If classrooms concentrate developing brains and bodies in enclosed spaces for six or more hours a day, then the indoor communication system should be engineered for the lowest practical RF load, not for endless radio-layer expansion.
That does not mean every bit of RF disappears. It means classrooms stop being treated like a microwave-only problem. A smarter stack is available now: wired backbones, wired teacher stations, lower-duty-cycle wireless, and light-based indoor links where practical.
In other words, RF should become the exception indoors, not the default everywhere.
Schools Became the Obvious Place to Start
The moment we admitted that children are more vulnerable, schools became the obvious place to start.
Adults can walk away. Adults can disable radios. Adults can change habits. Children in classrooms are captive to whatever the building deploys.
That alone should change the design conversation.
And indoor density changes the problem.
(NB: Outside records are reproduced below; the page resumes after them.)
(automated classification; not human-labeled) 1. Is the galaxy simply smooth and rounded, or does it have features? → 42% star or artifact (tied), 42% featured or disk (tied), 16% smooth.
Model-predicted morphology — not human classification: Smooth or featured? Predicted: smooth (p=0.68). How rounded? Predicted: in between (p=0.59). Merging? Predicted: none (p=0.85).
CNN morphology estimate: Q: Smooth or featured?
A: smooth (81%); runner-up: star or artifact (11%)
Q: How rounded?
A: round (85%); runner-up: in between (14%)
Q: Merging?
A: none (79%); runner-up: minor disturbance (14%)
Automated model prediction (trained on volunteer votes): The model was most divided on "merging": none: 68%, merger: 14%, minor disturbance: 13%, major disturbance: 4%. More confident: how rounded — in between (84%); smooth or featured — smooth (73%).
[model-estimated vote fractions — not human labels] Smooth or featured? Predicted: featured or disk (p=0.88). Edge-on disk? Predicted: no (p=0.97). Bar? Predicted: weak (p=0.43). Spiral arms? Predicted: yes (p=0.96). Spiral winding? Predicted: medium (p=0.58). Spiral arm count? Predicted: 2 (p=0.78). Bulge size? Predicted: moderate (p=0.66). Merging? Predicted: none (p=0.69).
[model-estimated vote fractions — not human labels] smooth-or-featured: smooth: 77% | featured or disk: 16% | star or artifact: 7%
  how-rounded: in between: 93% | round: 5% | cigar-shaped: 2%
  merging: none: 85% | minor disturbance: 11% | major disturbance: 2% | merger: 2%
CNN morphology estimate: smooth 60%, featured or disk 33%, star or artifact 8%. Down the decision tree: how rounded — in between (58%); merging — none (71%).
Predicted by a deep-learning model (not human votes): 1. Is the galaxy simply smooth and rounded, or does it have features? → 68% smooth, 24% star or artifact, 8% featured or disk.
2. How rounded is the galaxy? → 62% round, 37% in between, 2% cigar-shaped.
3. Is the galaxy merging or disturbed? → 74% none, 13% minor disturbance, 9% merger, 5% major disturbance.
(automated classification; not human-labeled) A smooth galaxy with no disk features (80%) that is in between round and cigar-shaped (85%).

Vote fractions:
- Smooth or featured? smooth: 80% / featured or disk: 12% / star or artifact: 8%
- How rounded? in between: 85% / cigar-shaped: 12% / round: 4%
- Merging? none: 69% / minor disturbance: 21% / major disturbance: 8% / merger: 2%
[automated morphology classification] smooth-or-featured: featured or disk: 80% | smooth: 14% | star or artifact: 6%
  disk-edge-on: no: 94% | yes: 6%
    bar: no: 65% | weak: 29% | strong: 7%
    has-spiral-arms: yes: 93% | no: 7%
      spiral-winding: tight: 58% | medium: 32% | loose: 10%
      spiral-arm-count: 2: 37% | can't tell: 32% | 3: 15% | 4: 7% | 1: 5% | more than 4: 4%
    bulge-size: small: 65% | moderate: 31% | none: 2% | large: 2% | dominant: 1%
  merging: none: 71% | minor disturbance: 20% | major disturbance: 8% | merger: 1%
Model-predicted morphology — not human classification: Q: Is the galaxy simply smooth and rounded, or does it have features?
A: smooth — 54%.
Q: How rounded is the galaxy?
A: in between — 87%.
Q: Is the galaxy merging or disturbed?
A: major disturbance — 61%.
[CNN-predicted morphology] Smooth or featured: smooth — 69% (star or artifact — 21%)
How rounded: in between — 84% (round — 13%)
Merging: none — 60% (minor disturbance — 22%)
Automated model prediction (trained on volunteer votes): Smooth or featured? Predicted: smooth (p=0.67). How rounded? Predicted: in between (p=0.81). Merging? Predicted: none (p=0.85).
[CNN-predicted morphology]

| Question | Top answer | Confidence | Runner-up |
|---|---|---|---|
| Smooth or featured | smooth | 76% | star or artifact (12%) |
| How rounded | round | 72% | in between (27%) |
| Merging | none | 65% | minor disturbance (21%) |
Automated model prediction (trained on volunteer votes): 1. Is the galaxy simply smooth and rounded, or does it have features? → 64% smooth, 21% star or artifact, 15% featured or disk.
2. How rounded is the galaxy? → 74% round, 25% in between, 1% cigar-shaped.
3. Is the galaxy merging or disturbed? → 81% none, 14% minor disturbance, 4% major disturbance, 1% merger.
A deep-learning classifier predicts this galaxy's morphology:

One router is not the same as many radios, many devices, long dwell times, and a room full of simultaneous wireless traffic. A classroom is not just a scaled-up living room. It is a concentrated environment where design choices compound.
That is why safer design scales better than lectures. You cannot train every child into perfect RF hygiene. You can redesign the building so the baseline environment is better by default.
RF Safe’s principle is clear: the more vulnerable the population, the stronger the duty to reduce unnecessary exposure. That is why classrooms and daycares belong at the front of reform.
Li-Fi Is Real Now
One of the oldest excuses against light-based classroom networking is gone.
Li-Fi is no longer just a concept. It now has a recognized IEEE path.
IEEE 802.11bb was ratified in 2023, bringing light communications into the 802.11 ecosystem. That matters because it means Li-Fi is no longer stuck in the old “interesting but nonstandard” box. Light communication now has a formal interoperability path alongside the broader 802.11 family.
IEEE 802.11bb-2023:
https://standards.ieee.org/ieee/802.11bb/10823/
IEEE Spectrum on 802.11bb:
https://spectrum.ieee.org/lifi-standards
Why does that matter for schools?
Because administrators and policymakers can no longer dismiss light communications as fringe. Standardization is what turns a promising technology into something procurement offices can actually plan around.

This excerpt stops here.